Perhaps the most popular expression of this expansionism was articulated by Senior Colonel and National Defense University professor Lui Mingfu, whose 2010 book, titled The China Dream, has become a slogan of sorts for President Xi.
Colonel Lui anticipates that China will one day match America’s gross domestic product and even attain the same income per capita. He warns that the U.S. will try to contain China’s ascendance and argues that a strong military is a prerequisite for China’s flourishing. He believes that while China may pursue a “peaceful rise,” there may be a “conflictual rise” as well.
Lui strikes a more chauvinistic and hegemonic tone when he concludes, “To save itself, to save the world, China must prepare to become the (world’s) helmsman.”
This statement reveals a nationalistic fervor similar to that which animates Russian public and foreign policy.
Through its history, Chinese officials have referred its country as the Middle Kingdom — a name rooted in the ancient belief that China stands in the center of the world and reflects a sometimes dormant, sometimes active air of cultural superiority and civilizational excellence (not unlike the concept of American exceptionalism).
Former Secretary of State Henry Kissinger coined the phrase “Middle Kingdom Syndrome” to designate this ethnocentric attitude.

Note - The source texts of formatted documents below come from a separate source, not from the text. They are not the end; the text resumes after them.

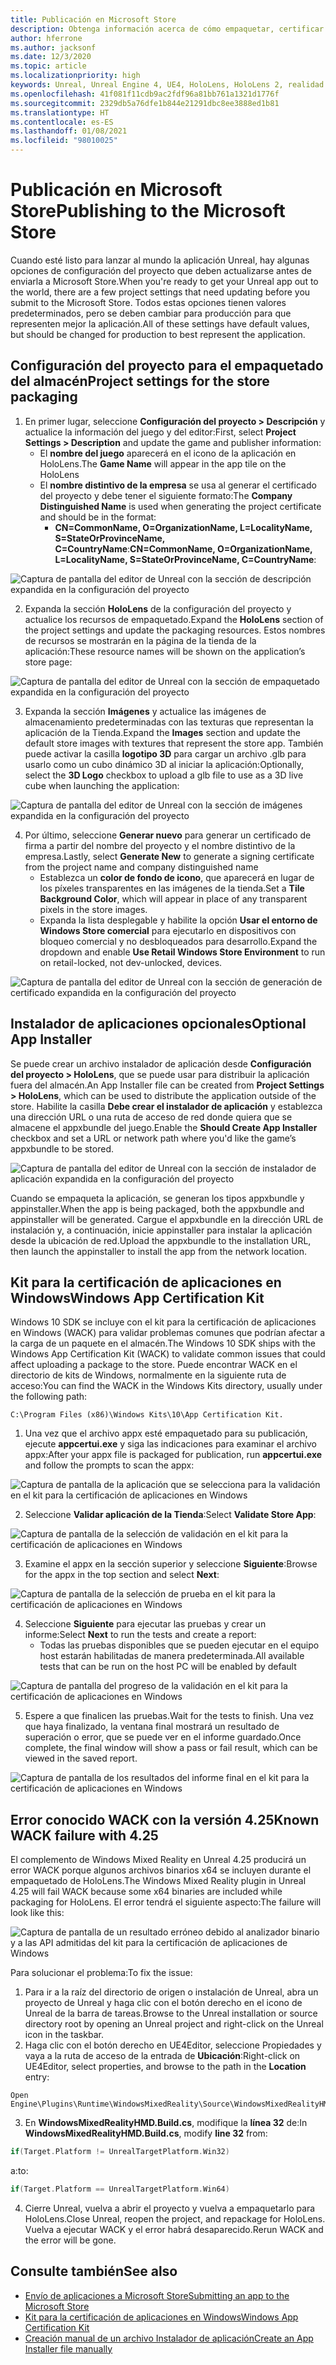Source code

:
 ```yaml
---
title: Publicación en Microsoft Store
description: Obtenga información acerca de cómo empaquetar, certificar y publicar aplicaciones de Mixed Reality de Unreal en Microsoft Store.
author: hferrone
ms.author: jacksonf
ms.date: 12/3/2020
ms.topic: article
ms.localizationpriority: high
keywords: Unreal, Unreal Engine 4, UE4, HoloLens, HoloLens 2, realidad mixta, desarrollo, documentación, guías, características, casco de realidad mixta, casco de windows mixed reality, casco de realidad virtual, publicación, distribución, Microsoft Store
ms.openlocfilehash: 41f081f11cdb9ac2fdf96a81bb761a1321d1776f
ms.sourcegitcommit: 2329db5a76dfe1b844e21291dbc8ee3888ed1b81
ms.translationtype: HT
ms.contentlocale: es-ES
ms.lasthandoff: 01/08/2021
ms.locfileid: "98010025"
---
```

# <a name="publishing-to-the-microsoft-store"></a><span data-ttu-id="31191-104">Publicación en Microsoft Store</span><span class="sxs-lookup"><span data-stu-id="31191-104">Publishing to the Microsoft Store</span></span>

<span data-ttu-id="31191-105">Cuando esté listo para lanzar al mundo la aplicación Unreal, hay algunas opciones de configuración del proyecto que deben actualizarse antes de enviarla a Microsoft Store.</span><span class="sxs-lookup"><span data-stu-id="31191-105">When you're ready to get your Unreal app out to the world, there are a few project settings that need updating before you submit to the Microsoft Store.</span></span> <span data-ttu-id="31191-106">Todos estas opciones tienen valores predeterminados, pero se deben cambiar para producción para que representen mejor la aplicación.</span><span class="sxs-lookup"><span data-stu-id="31191-106">All of these settings have default values, but should be changed for production to best represent the application.</span></span>

## <a name="project-settings-for-the-store-packaging"></a><span data-ttu-id="31191-107">Configuración del proyecto para el empaquetado del almacén</span><span class="sxs-lookup"><span data-stu-id="31191-107">Project settings for the store packaging</span></span>

1. <span data-ttu-id="31191-108">En primer lugar, seleccione **Configuración del proyecto > Descripción** y actualice la información del juego y del editor:</span><span class="sxs-lookup"><span data-stu-id="31191-108">First, select **Project Settings > Description** and update the game and publisher information:</span></span> 
    * <span data-ttu-id="31191-109">El **nombre del juego** aparecerá en el icono de la aplicación en HoloLens.</span><span class="sxs-lookup"><span data-stu-id="31191-109">The **Game Name** will appear in the app tile on the HoloLens</span></span>
    * <span data-ttu-id="31191-110">El **nombre distintivo de la empresa** se usa al generar el certificado del proyecto y debe tener el siguiente formato:</span><span class="sxs-lookup"><span data-stu-id="31191-110">The **Company Distinguished Name** is used when generating the project certificate and should be in the format:</span></span> 
        * <span data-ttu-id="31191-111">**CN=CommonName, O=OrganizationName, L=LocalityName, S=StateOrProvinceName, C=CountryName**:</span><span class="sxs-lookup"><span data-stu-id="31191-111">**CN=CommonName, O=OrganizationName, L=LocalityName, S=StateOrProvinceName, C=CountryName**:</span></span>

![Captura de pantalla del editor de Unreal con la sección de descripción expandida en la configuración del proyecto](images/unreal-publishing-img-01.png)

2. <span data-ttu-id="31191-113">Expanda la sección **HoloLens** de la configuración del proyecto y actualice los recursos de empaquetado.</span><span class="sxs-lookup"><span data-stu-id="31191-113">Expand the **HoloLens** section of the project settings and update the packaging resources.</span></span>  <span data-ttu-id="31191-114">Estos nombres de recursos se mostrarán en la página de la tienda de la aplicación:</span><span class="sxs-lookup"><span data-stu-id="31191-114">These resource names will be shown on the application’s store page:</span></span>

![Captura de pantalla del editor de Unreal con la sección de empaquetado expandida en la configuración del proyecto](images/unreal-publishing-img-02.png)

3. <span data-ttu-id="31191-116">Expanda la sección **Imágenes** y actualice las imágenes de almacenamiento predeterminadas con las texturas que representan la aplicación de la Tienda.</span><span class="sxs-lookup"><span data-stu-id="31191-116">Expand the **Images** section and update the default store images with textures that represent the store app.</span></span>  <span data-ttu-id="31191-117">También puede activar la casilla **logotipo 3D** para cargar un archivo .glb para usarlo como un cubo dinámico 3D al iniciar la aplicación:</span><span class="sxs-lookup"><span data-stu-id="31191-117">Optionally, select the **3D Logo** checkbox to upload a glb file to use as a 3D live cube when launching the application:</span></span>

![Captura de pantalla del editor de Unreal con la sección de imágenes expandida en la configuración del proyecto](images/unreal-publishing-img-03.png)

4. <span data-ttu-id="31191-119">Por último, seleccione **Generar nuevo** para generar un certificado de firma a partir del nombre del proyecto y el nombre distintivo de la empresa.</span><span class="sxs-lookup"><span data-stu-id="31191-119">Lastly, select **Generate New** to generate a signing certificate from the project name and company distinguished name</span></span>  
    * <span data-ttu-id="31191-120">Establezca un **color de fondo de icono**, que aparecerá en lugar de los píxeles transparentes en las imágenes de la tienda.</span><span class="sxs-lookup"><span data-stu-id="31191-120">Set a **Tile Background Color**, which will appear in place of any transparent pixels in the store images.</span></span>
    * <span data-ttu-id="31191-121">Expanda la lista desplegable y habilite la opción **Usar el entorno de Windows Store comercial** para ejecutarlo en dispositivos con bloqueo comercial y no desbloqueados para desarrollo.</span><span class="sxs-lookup"><span data-stu-id="31191-121">Expand the dropdown and enable **Use Retail Windows Store Environment** to run on retail-locked, not dev-unlocked, devices.</span></span>

![Captura de pantalla del editor de Unreal con la sección de generación de certificado expandida en la configuración del proyecto](images/unreal-publishing-img-04.png)

## <a name="optional-app-installer"></a><span data-ttu-id="31191-123">Instalador de aplicaciones opcionales</span><span class="sxs-lookup"><span data-stu-id="31191-123">Optional App Installer</span></span>

<span data-ttu-id="31191-124">Se puede crear un archivo instalador de aplicación desde **Configuración del proyecto > HoloLens**, que se puede usar para distribuir la aplicación fuera del almacén.</span><span class="sxs-lookup"><span data-stu-id="31191-124">An App Installer file can be created from **Project Settings > HoloLens**, which can be used to distribute the application outside of the store.</span></span>  <span data-ttu-id="31191-125">Habilite la casilla **Debe crear el instalador de aplicación** y establezca una dirección URL o una ruta de acceso de red donde quiera que se almacene el appxbundle del juego.</span><span class="sxs-lookup"><span data-stu-id="31191-125">Enable the **Should Create App Installer** checkbox and set a URL or network path where you'd like the game’s appxbundle to be stored.</span></span>  

![Captura de pantalla del editor de Unreal con la sección de instalador de aplicación expandida en la configuración del proyecto](images/unreal-publishing-img-05.png)

<span data-ttu-id="31191-127">Cuando se empaqueta la aplicación, se generan los tipos appxbundle y appinstaller.</span><span class="sxs-lookup"><span data-stu-id="31191-127">When the app is being packaged, both the appxbundle and appinstaller will be generated.</span></span>  <span data-ttu-id="31191-128">Cargue el appxbundle en la dirección URL de instalación y, a continuación, inicie appinstaller para instalar la aplicación desde la ubicación de red.</span><span class="sxs-lookup"><span data-stu-id="31191-128">Upload the appxbundle to the installation URL, then launch the appinstaller to install the app from the network location.</span></span>

## <a name="windows-app-certification-kit"></a><span data-ttu-id="31191-129">Kit para la certificación de aplicaciones en Windows</span><span class="sxs-lookup"><span data-stu-id="31191-129">Windows App Certification Kit</span></span>

<span data-ttu-id="31191-130">Windows 10 SDK se incluye con el kit para la certificación de aplicaciones en Windows (WACK) para validar problemas comunes que podrían afectar a la carga de un paquete en el almacén.</span><span class="sxs-lookup"><span data-stu-id="31191-130">The Windows 10 SDK ships with the Windows App Certification Kit (WACK) to validate common issues that could affect uploading a package to the store.</span></span>  <span data-ttu-id="31191-131">Puede encontrar WACK en el directorio de kits de Windows, normalmente en la siguiente ruta de acceso:</span><span class="sxs-lookup"><span data-stu-id="31191-131">You can find the WACK in the Windows Kits directory, usually under the following path:</span></span> 

```
C:\Program Files (x86)\Windows Kits\10\App Certification Kit.
```

1. <span data-ttu-id="31191-132">Una vez que el archivo appx esté empaquetado para su publicación, ejecute **appcertui.exe** y siga las indicaciones para examinar el archivo appx:</span><span class="sxs-lookup"><span data-stu-id="31191-132">After your appx file is packaged for publication, run **appcertui.exe** and follow the prompts to scan the appx:</span></span>

![Captura de pantalla de la aplicación que se selecciona para la validación en el kit para la certificación de aplicaciones en Windows](images/unreal-publishing-img-06.png)

2. <span data-ttu-id="31191-134">Seleccione **Validar aplicación de la Tienda**:</span><span class="sxs-lookup"><span data-stu-id="31191-134">Select **Validate Store App**:</span></span>

![Captura de pantalla de la selección de validación en el kit para la certificación de aplicaciones en Windows](images/unreal-publishing-img-07.png)

3. <span data-ttu-id="31191-136">Examine el appx en la sección superior y seleccione **Siguiente**:</span><span class="sxs-lookup"><span data-stu-id="31191-136">Browse for the appx in the top section and select **Next**:</span></span>

![Captura de pantalla de la selección de prueba en el kit para la certificación de aplicaciones en Windows](images/unreal-publishing-img-08.png)

4. <span data-ttu-id="31191-138">Seleccione **Siguiente** para ejecutar las pruebas y crear un informe:</span><span class="sxs-lookup"><span data-stu-id="31191-138">Select **Next** to run the tests and create a report:</span></span>
    * <span data-ttu-id="31191-139">Todas las pruebas disponibles que se pueden ejecutar en el equipo host estarán habilitadas de manera predeterminada.</span><span class="sxs-lookup"><span data-stu-id="31191-139">All available tests that can be run on the host PC will be enabled by default</span></span>

![Captura de pantalla del progreso de la validación en el kit para la certificación de aplicaciones en Windows](images/unreal-publishing-img-09.png)

5. <span data-ttu-id="31191-141">Espere a que finalicen las pruebas.</span><span class="sxs-lookup"><span data-stu-id="31191-141">Wait for the tests to finish.</span></span> <span data-ttu-id="31191-142">Una vez que haya finalizado, la ventana final mostrará un resultado de superación o error, que se puede ver en el informe guardado.</span><span class="sxs-lookup"><span data-stu-id="31191-142">Once complete, the final window will show a pass or fail result, which can be viewed in the saved report.</span></span>

![Captura de pantalla de los resultados del informe final en el kit para la certificación de aplicaciones en Windows](images/unreal-publishing-img-10.png)

## <a name="known-wack-failure-with-425"></a><span data-ttu-id="31191-144">Error conocido WACK con la versión 4.25</span><span class="sxs-lookup"><span data-stu-id="31191-144">Known WACK failure with 4.25</span></span>

<span data-ttu-id="31191-145">El complemento de Windows Mixed Reality en Unreal 4.25 producirá un error WACK porque algunos archivos binarios x64 se incluyen durante el empaquetado de HoloLens.</span><span class="sxs-lookup"><span data-stu-id="31191-145">The Windows Mixed Reality plugin in Unreal 4.25 will fail WACK because some x64 binaries are included while packaging for HoloLens.</span></span> <span data-ttu-id="31191-146">El error tendrá el siguiente aspecto:</span><span class="sxs-lookup"><span data-stu-id="31191-146">The failure will look like this:</span></span>

![Captura de pantalla de un resultado erróneo debido al analizador binario y a las API admitidas del kit para la certificación de aplicaciones de Windows](images/unreal-publishing-img-11.png)

<span data-ttu-id="31191-148">Para solucionar el problema:</span><span class="sxs-lookup"><span data-stu-id="31191-148">To fix the issue:</span></span>
1. <span data-ttu-id="31191-149">Para ir a la raíz del directorio de origen o instalación de Unreal, abra un proyecto de Unreal y haga clic con el botón derecho en el icono de Unreal de la barra de tareas.</span><span class="sxs-lookup"><span data-stu-id="31191-149">Browse to the Unreal installation or source directory root by opening an Unreal project and right-click on the Unreal icon in the taskbar.</span></span>
2. <span data-ttu-id="31191-150">Haga clic con el botón derecho en UE4Editor, seleccione Propiedades y vaya a la ruta de acceso de la entrada de **Ubicación**:</span><span class="sxs-lookup"><span data-stu-id="31191-150">Right-click on UE4Editor, select properties, and browse to the path in the **Location** entry:</span></span>

```
Open Engine\Plugins\Runtime\WindowsMixedReality\Source\WindowsMixedRealityHMD\WindowsMixedRealityHMD.Build.cs.
```

3. <span data-ttu-id="31191-151">En **WindowsMixedRealityHMD.Build.cs**, modifique la **línea 32** de:</span><span class="sxs-lookup"><span data-stu-id="31191-151">In **WindowsMixedRealityHMD.Build.cs**, modify **line 32** from:</span></span>

```cpp
if(Target.Platform != UnrealTargetPlatform.Win32)
```

<span data-ttu-id="31191-152">a:</span><span class="sxs-lookup"><span data-stu-id="31191-152">to:</span></span>

```cpp
if(Target.Platform == UnrealTargetPlatform.Win64)

```

4. <span data-ttu-id="31191-153">Cierre Unreal, vuelva a abrir el proyecto y vuelva a empaquetarlo para HoloLens.</span><span class="sxs-lookup"><span data-stu-id="31191-153">Close Unreal, reopen the project, and repackage for HoloLens.</span></span>  <span data-ttu-id="31191-154">Vuelva a ejecutar WACK y el error habrá desaparecido.</span><span class="sxs-lookup"><span data-stu-id="31191-154">Rerun WACK and the error will be gone.</span></span> 

## <a name="see-also"></a><span data-ttu-id="31191-155">Consulte también</span><span class="sxs-lookup"><span data-stu-id="31191-155">See also</span></span>

* [<span data-ttu-id="31191-156">Envío de aplicaciones a Microsoft Store</span><span class="sxs-lookup"><span data-stu-id="31191-156">Submitting an app to the Microsoft Store</span></span>](../../distribute/submitting-an-app-to-the-microsoft-store.md)
* [<span data-ttu-id="31191-157">Kit para la certificación de aplicaciones en Windows</span><span class="sxs-lookup"><span data-stu-id="31191-157">Windows App Certification Kit</span></span>](https://developer.microsoft.com/windows/downloads/app-certification-kit)
* [<span data-ttu-id="31191-158">Creación manual de un archivo Instalador de aplicación</span><span class="sxs-lookup"><span data-stu-id="31191-158">Create an App Installer file manually</span></span>](https://docs.microsoft.com/windows/msix/app-installer/how-to-create-appinstaller-file)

In their aggression toward other countries and cultures, Chinese authorities have found support among some nationalistic youth. Just as Putin derives support from the Kremlin-supported, nationalistic youth group Nashi (“Ours!”), some fen qing (“angry youth”) defend the heavy-handedness of the Chinese state, such as by creating patriotic videos endorsing the government’s violent and “civilizing” campaign against Tibetan independence.
Chinese and Russian expansionism are certainly frustrating President Obama’s diplomatic approach to global instability.
Despite getting Putin’s support in removing Assad’s chemical weapons from Syria, the State Department’s “Russia reset” has not succeeded in getting Russia to help bring an end to the civil war in Syria, nor has this ploy convinced Putin that he can get what he wants through soft power. It is unclear what, if anything, the U.S. can do to halt Putin’s lawless behavior.
Likewise, the increased attention to the Pacific region, including the “pivot to Asia,” has resulted in diplomatic niceties and low-level successes, but has not calmed the tensions in the South China Sea, and China has not heeded the administration’s call for the free navigation of these waters.
China, in a sharp rebuke to the administration’s own “charm offensive” in Asia — and undeterred by America’s promise of an increased navy presence in the region — defiantly planted an oil rig in contested waters just off Vietnam’s coast shortly before a regional ASEAN summit meeting in May 2014.
While the causes of Russian and Chinese expansionism may be relatively simple to decipher, knowing how to manage Asia’s rise is far from clear.